Have you noticed sloppy, even grossly inaccurate writing on “how-to” Web sites? Or on travel and food sites? How about oddly similar articles showing up on multiple sites? Or enticing headline links for articles that entirely disappoint when you click on them?
There’s a reason. A new animal recently emerged in the online world: content mills. They are brokers of online content, and they’re quite uncaring about writing quality, let alone writers. And every self-respecting writer is outraged by what the mills claim as “fair pay.” So self-respecting writers won’t work for them. And that’s why you may have become disenchanted with so much of what you see online.
What kind of writers are producing this muck?
The only writers actually writing for the mills are the desperate kind. Writing, after all, is a lonely, cerebral, isolated profession. That fact alone seems to have made us ripe pickings for this mostly Internet-based phenomenon. Some examples of mills are Associated Content, examiner.com, Demand Media, Elance, and Seed. They all follow the same business model: pay as little as you can for words to fill up online pages.
What exactly do they pay? Demand, for example, claims to pay $5-15 for 500-1,000 word articles. Consider the fact that it takes a decent writer 2-4 hours to do a decent 500-1,000 word piece. So what do you do if you’re only making $2.50 per hour? You rush, you “borrow,” you plagiarize. Your mission in life becomes writing as many articles as you can, as fast as you can, so that you’re making slightly more than $2.50 per hour.
Hence, we have “mash-ups:” material grabbed from all over the Web and “re-purposed” for an article. Associated Content and examiner.com are even worse – they only pay writers by the click. So writers have to become promoters of their own sloppy writing to make anything.
Do mash-ups equal plagiarism? In many cases, yes. When the original author isn’t even given credit, what else can it be?
What should writers be paid per word?
The average good-quality magazine article pays $1-2 per word. So a decently written1,000-word article should pay $1,000-2,000. Not $10. But before you think of dashing off 1,000 words and looking for the $2 per-word market, you should realize that to get to 1,000 really good words for the really well-paying markets, a writer typically puts down 4-5,000 words, then works, re-works and polishes their material. And that can take 20-40 hours.

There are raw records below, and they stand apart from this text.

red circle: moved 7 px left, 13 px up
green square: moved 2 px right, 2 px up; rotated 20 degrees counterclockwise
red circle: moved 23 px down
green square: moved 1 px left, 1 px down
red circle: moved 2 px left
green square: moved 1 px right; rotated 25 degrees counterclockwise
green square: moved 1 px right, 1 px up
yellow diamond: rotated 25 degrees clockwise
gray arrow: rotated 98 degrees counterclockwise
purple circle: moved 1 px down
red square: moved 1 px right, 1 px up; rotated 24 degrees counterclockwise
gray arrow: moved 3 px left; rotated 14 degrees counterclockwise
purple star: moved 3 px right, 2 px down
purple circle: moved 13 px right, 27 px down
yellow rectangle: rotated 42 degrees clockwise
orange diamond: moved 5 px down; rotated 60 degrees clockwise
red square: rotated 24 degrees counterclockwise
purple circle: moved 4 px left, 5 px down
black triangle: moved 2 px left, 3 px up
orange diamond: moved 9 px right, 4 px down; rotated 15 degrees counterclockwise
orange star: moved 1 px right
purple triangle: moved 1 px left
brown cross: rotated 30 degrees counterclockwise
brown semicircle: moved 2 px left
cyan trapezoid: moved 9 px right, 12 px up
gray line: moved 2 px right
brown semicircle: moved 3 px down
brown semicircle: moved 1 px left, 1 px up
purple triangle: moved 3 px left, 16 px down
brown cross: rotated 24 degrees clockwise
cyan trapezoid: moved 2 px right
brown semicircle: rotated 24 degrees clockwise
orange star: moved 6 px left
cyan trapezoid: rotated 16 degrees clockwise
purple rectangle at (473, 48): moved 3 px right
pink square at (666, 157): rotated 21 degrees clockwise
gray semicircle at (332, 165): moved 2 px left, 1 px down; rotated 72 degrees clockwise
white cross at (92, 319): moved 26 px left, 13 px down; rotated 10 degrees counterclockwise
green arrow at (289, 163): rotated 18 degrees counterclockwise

So, how can writers survive working for the mills? We can’t. And that’s my point. The mills don’t actually care about writers because quality has nothing to do with what they’re after. They only care about selling content, whatever it is. The business of the mills is to stockpile random content to sell to sites that need “stuff” on their pages. All kinds of sites and publications buy that stuff just so that you and I might be attracted to visit … and just possibly click on the ads there.
Where might you read some of this paltry-paying stuff? Demand Media lists eHow.com, LIVESTRONG.com, Cracked.com, Trails.com, Golflink.com, Answerbag, Mobile, and Impact Stories as some of their content. And here’s what Associated Content says about how they pay their “contributors:” “You earn money for every one thousand page views your content generates (PPM™ rate). The baseline PPM™ rate is currently $1.50 – meaning if you generate 30,000 page views, you’re paid $45.00 in Performance Payments.” That means that you only get paid if you drive the masses to click on your articles. So you’re not only paid peanuts for your work, you have to work pretty darn hard to get paid the peanuts.
What does this mean for you and me? The quality of online content is rapidly and clearly declining. But you may have noticed that.
The valuation of content over quality.
This really is a David and Goliath scenario. The mills are extremely well-funded and some of them are owned by some of the wealthiest people in the country. So even though the Web has brought a great many boons, if you’re a writer, globalization and content mills have become your foes. There is likely no stopping them. But a growing demand for quality may set them straight.
Jaron Lanier wrote about this very thing in his book, “You Are Not a Gadget.” He sees similar ills in the rise of aggregation of data with total disregard for the human element. In other words, many of the factors driving the growth of the internet are not based on what you and I really want. It’s based on getting those ads clicked. Period.
If writers were like other trades – teachers, police, electricians, carpenters, firefighters and so on – we’d be talking to each other, getting angry and starting to organize. But we’re not like other trades. We’re largely solo enterprises, and some of us truly hit the wall looking for work. Those of us who have reached that level of desperation actually bow down to the demon and start writing for the mills. None who do like it. But they think they must.
A similar phenomenon occurred around 30 years ago when stock photography came into being. It pretty much killed professional photography. Ad agencies and magazines that used to pay thousands of dollars for photo shoots began paying $1-200 for stock shots instead. As the stock houses grew in number and strength, photographers bowed to them and turned over their images. That only helped drive the nails into their coffins.